Norman Rockwell painted 321 covers for The Saturday Evening Post (the magazine published his 1960 cover portrait of John F. Kennedy again in 1963 after the President’s death). The artist also created numerous covers and story illustrations for the many popular periodicals of his day.
As magazines shifted their attention to photographs, illustrators found work in other mediums (such as children’s books). However, one magazine has consistently utilized illustration art for their covers. Launched as a weekly in 1925, The New Yorker examines culture, art, business and politics, and its topical covers have become a meaningful part of America’s cultural dialogue. In 2005, Norman Rockwell Museum paid tribute to the magazine’s memorable art with the exhibition, The Art of The New Yorker: Eighty Years in the Vanguard, which featured over 130 original works that were showcased on the cover of the venerable publication.

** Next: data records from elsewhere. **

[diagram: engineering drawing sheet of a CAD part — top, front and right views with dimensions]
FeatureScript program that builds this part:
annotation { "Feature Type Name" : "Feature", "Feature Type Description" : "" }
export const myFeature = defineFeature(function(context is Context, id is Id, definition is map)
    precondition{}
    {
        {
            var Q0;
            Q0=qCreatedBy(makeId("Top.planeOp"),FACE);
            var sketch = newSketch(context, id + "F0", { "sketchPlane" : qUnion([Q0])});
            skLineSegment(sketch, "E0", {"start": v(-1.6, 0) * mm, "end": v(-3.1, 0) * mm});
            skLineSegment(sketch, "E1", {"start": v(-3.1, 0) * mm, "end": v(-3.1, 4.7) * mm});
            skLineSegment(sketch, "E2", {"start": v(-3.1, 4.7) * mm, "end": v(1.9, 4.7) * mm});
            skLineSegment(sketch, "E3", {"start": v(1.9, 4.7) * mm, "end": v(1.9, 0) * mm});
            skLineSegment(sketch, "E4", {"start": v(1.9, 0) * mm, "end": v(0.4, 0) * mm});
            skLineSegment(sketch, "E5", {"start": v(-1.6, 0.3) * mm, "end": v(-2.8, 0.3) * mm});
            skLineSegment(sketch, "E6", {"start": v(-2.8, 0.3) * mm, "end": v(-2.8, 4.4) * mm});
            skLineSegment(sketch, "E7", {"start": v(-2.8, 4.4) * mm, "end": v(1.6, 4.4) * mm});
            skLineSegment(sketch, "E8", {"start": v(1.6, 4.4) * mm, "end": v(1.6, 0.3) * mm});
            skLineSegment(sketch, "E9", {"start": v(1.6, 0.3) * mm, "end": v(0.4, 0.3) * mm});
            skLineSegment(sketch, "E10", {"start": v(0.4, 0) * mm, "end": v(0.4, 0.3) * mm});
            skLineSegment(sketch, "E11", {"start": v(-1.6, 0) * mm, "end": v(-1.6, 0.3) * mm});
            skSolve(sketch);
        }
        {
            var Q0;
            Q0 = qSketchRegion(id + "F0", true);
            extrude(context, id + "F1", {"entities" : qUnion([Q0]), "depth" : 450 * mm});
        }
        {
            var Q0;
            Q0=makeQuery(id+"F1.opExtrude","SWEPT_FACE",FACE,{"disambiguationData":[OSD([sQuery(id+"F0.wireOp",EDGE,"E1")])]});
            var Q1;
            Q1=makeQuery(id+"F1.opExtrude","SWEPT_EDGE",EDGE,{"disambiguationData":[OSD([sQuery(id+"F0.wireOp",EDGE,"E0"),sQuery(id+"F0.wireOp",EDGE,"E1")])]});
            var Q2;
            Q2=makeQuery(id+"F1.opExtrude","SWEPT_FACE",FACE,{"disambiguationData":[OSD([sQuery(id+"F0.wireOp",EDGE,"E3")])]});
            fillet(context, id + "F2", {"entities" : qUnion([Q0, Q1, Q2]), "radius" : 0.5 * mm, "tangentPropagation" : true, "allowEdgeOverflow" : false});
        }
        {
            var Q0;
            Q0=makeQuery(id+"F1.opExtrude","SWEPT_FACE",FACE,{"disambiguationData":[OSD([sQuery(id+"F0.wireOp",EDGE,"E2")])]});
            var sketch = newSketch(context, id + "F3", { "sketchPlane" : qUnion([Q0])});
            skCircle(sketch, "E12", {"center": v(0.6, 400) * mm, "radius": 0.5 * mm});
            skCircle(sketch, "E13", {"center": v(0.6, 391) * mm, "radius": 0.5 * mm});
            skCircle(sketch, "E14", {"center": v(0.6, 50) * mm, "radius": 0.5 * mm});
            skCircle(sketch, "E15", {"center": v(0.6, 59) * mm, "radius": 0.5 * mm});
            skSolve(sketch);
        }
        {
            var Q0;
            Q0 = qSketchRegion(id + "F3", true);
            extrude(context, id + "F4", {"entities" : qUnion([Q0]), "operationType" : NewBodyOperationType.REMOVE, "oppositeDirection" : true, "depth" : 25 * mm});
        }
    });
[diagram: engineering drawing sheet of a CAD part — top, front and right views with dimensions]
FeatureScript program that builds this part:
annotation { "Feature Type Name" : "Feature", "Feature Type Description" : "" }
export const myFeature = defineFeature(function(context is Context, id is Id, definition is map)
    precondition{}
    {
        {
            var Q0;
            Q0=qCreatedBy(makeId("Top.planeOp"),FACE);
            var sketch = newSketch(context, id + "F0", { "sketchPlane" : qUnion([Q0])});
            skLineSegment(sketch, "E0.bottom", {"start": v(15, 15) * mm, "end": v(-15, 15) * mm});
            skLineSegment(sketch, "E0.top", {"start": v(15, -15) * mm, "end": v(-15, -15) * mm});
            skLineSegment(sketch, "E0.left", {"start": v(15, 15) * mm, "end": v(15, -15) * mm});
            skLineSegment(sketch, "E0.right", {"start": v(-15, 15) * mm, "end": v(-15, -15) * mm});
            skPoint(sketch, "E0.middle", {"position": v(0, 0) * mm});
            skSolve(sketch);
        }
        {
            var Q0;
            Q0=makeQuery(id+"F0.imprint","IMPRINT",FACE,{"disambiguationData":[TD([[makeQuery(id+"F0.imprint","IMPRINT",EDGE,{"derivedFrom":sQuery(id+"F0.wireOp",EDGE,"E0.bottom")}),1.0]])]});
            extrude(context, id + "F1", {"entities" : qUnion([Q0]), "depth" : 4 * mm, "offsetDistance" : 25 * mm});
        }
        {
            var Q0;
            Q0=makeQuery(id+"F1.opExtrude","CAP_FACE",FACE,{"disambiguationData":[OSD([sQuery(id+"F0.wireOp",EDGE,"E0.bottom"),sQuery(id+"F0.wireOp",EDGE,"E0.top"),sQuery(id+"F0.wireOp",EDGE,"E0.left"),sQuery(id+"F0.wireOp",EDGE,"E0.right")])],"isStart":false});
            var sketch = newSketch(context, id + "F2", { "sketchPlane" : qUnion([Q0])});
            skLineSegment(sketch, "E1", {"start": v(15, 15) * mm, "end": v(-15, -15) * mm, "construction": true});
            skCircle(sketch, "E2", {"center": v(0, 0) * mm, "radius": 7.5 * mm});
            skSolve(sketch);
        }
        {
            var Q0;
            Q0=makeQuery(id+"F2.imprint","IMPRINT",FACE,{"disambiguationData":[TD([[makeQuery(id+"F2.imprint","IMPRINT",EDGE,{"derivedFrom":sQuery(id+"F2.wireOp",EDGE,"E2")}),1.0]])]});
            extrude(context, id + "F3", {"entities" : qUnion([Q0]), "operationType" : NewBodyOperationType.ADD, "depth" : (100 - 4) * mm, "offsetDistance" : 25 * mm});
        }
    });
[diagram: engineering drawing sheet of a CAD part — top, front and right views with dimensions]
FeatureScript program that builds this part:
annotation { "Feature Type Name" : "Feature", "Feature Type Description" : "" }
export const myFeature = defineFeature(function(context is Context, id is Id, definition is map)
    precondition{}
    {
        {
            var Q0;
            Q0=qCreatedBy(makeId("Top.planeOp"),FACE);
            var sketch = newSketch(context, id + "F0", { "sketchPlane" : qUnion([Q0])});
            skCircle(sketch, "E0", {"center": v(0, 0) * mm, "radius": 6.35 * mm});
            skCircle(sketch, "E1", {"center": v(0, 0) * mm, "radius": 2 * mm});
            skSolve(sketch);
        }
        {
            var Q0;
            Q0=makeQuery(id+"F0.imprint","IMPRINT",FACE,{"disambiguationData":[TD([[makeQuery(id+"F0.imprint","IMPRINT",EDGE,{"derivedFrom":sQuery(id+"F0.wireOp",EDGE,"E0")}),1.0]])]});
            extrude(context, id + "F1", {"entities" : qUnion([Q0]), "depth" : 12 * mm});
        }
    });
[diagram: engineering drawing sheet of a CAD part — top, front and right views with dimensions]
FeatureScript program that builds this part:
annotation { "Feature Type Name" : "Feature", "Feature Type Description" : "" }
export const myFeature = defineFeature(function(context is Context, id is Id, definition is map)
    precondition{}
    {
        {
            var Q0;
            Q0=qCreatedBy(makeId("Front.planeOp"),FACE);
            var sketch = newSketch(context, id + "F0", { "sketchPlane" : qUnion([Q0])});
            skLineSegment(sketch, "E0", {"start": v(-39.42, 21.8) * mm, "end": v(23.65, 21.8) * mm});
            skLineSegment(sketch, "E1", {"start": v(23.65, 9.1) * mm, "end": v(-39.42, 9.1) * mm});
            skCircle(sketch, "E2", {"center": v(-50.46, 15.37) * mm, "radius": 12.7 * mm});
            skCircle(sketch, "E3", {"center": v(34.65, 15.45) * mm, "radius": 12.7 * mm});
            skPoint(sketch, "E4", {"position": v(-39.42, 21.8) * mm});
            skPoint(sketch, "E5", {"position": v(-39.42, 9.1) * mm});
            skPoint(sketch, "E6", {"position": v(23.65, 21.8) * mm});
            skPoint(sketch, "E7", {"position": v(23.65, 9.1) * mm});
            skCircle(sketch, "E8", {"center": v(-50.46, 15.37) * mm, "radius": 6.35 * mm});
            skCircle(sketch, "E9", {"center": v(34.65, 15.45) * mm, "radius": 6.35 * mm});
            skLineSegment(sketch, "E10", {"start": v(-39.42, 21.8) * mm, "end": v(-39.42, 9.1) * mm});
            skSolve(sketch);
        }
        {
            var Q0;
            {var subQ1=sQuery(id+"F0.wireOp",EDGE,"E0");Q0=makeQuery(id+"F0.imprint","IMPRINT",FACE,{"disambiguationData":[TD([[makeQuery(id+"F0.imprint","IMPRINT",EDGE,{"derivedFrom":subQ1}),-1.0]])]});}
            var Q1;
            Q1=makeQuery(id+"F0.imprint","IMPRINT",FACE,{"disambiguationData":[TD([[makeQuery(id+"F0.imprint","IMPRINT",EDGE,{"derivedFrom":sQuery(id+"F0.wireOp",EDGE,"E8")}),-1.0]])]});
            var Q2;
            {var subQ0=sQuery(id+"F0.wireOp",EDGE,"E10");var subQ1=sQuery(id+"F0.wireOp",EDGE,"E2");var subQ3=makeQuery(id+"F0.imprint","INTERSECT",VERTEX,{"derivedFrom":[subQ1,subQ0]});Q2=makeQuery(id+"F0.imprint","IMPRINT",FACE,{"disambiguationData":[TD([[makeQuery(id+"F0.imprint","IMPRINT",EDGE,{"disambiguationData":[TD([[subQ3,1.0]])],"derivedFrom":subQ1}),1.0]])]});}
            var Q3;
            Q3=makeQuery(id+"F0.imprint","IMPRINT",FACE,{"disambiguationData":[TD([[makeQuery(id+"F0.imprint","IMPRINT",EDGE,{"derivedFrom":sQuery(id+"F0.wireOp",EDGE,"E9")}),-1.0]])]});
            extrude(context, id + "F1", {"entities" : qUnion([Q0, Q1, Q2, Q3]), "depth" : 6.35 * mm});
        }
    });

Two popular New Yorker artists are being featured in their own original art exhibitions this year at Norman Rockwell Museum. Recently opened, Istvan Banyai: Stranger in a Strange Land looks at the work of the innovative, Hungarian-born artist; several New Yorker covers are featured in the exhibition, including his dreamlike The Lovers from August 31, 2009. Opening May 11, R.O. Blechman: The Inquiring Line looks at the work of the celebrated illustrator and animator, behind such humorous New Yorker covers as The Artist’s Mother (May 1990).
Of course these works will be presented alongside the original art of one of the greatest cover artists of all-time, Norman Rockwell, who never created artwork for The New Yorker but has frequently found his iconic images referenced by the magazine’s many talented contemporary illustrators.